▶ Article
##########

Kickstarter For Open Source GPU
First time accepted submitter eekee writes "The targets are high, but so is the goal: releasing Verilog source code for a GPU implementation. The source will be open source, LGPL-licensed, and suitable for loading onto an FPGA. The first target is for a 2D GPU with PCI interface; perhaps not terribly interesting in itself, but the first stretch goal is much more exciting: full OpenGL and Direct3D graphics."
Unlike the Open Graphics Project, this is starting from a working 2D accelerator and mostly working 3D accelerator cloning the features of the Number Nine Ticket to Ride hardware. If they get a meelion bucks they'll overhaul the chip to support something other than PCI (although you can bridge between PCI and PCIe) and implement a modern programmable rather than fixed-function chip. Also unlike OGP, they do not appear interested in producing hardware, instead focusing entirely on the core itself for use in FPGAs (anyone want to dust off the OGD1 design?)
You sir are a cock
How is this not an Ouya in the making? Is there actually a market large enough for this thing to do anything but vanish without a trace?
Apologies for the negativity. Please do correct my world view. I'm amenable.
my cousin Jock?
A lot tougher to get right than software. In software you can implement anything you want, as badly as you want. It doesn't cost anything and it's easy to start over. So what if you have an open source GPU? How are you going to connect it to the computer? You need an above-hobbyist PCB designer (sorry, it's true), you need someone to build the boards, test them, solder on the parts (assuming you were able to make a schematic and a BOM and order the parts), test again, and then you can start debugging software as maybe hardware bugs come out at the same time.

##########

▶ Extracted information
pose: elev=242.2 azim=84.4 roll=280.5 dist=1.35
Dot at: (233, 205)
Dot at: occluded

##########

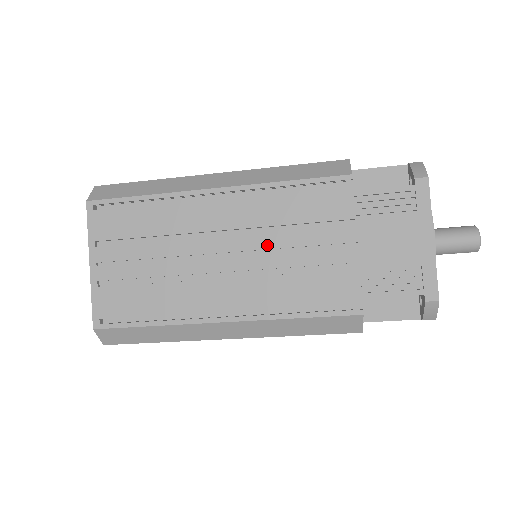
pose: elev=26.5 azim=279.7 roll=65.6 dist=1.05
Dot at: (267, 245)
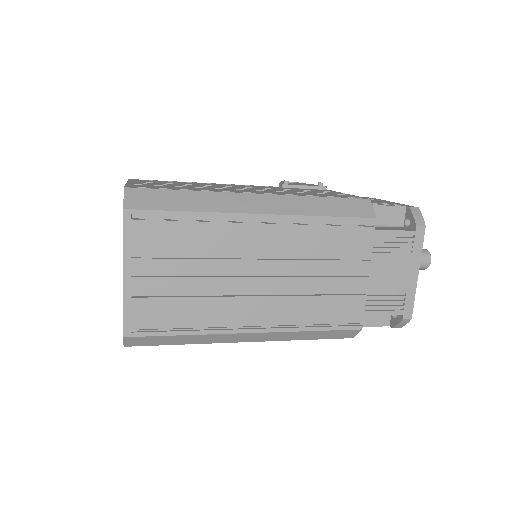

##########

▶ List of tasks
A. In the open source GPU discussion, the final comment includes a parenthetical that lists things it assumes you were able to do. List them.
B. Answer these questions about the open source GPU discussion, one answer per line, labeled to match:
(i) Which license will the source code use?
(ii) Whose hardware features does the project clone?
(iii) What is the first stretch goal?

▶ Task-by-task results
A.
- Make a schematic
- Make a BOM
- Order the parts

B.
(i) LGPL
(ii) The Number Nine Ticket to Ride hardware
(iii) Full OpenGL and Direct3D graphics